Durov also asked the court “to consider postponing its decision for a few days at its discretion to allow us to remedy the situation by appointing a representative in Brazil and putting in place a framework to quickly respond to future pressing issues such as this. -this”.

The service remained operational Friday evening.

In his ruling, de Moraes also mentions that Telegram failed to remove misleading content from the president’s page on the country’s electronic voting system.

While Bolsonaro’s Telegram page has more than a million subscribers, former President Luiz Inácio Lula da Silva, frontrunner in the October presidential elections, has 48,000.

Members of Brazil’s electoral authority have expressed concern over Telegram’s long silence amid Bolsonaro’s unsubstantiated claims that the election will be rigged unless printed receipts for votes are instituted.
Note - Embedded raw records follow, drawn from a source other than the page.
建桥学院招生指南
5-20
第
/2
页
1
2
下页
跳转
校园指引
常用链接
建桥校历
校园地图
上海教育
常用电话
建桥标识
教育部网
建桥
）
The latest request from Brazilian authorities for Telegram’s cooperation came on March 9, when the president of the electoral authority wrote to Durov.

His predecessor also attempted to reach Telegram executives on December 16. Brazil’s electoral authority said at the time that Durov had not been found at the company’s headquarters in the United Arab Emirates.
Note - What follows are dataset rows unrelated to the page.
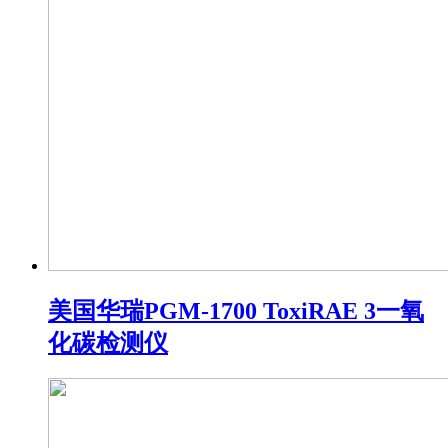
美国华瑞PGM-1700 ToxiRAE 3一氧
化碳检测仪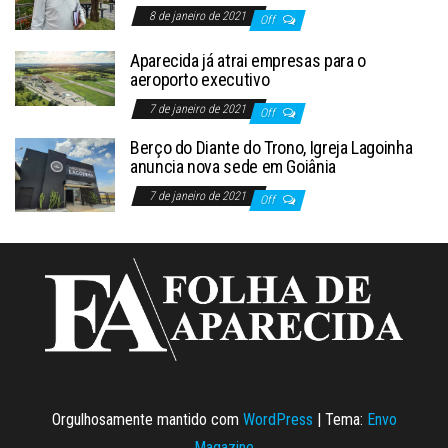
8 de janeiro de 2021
Off
Aparecida já atrai empresas para o
aeroporto executivo
7 de janeiro de 2021
Off
Berço do Diante do Trono, Igreja Lagoinha
anuncia nova sede em Goiânia
7 de janeiro de 2021
Off
Orgulhosamente mantido com
WordPress
|
Tema:
Envo
Magazine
Brazilian Justice Minister Anderson Torres criticized the decision on Twitter, saying the Bolsonaro administration will “immediately seek a solution to restore the people’s right to use the social media of their choice.”

One of Bolsonaro’s closest allies, lawmaker Carla Zambelli, called Moraes a “tyrant” for the move.

Fact-checking website Aos Fatos, which monitors dozens of pro-Bolsonaro social media channels, said several supporters of the Brazilian president were sharing tutorials on how to set up virtual private networks (VPNs) so that they can continue to use Telegram. Other Bolsonaros have vowed to continue sharing their messages on the messaging app Gettr, which was founded by former Trump adviser Jason Miller.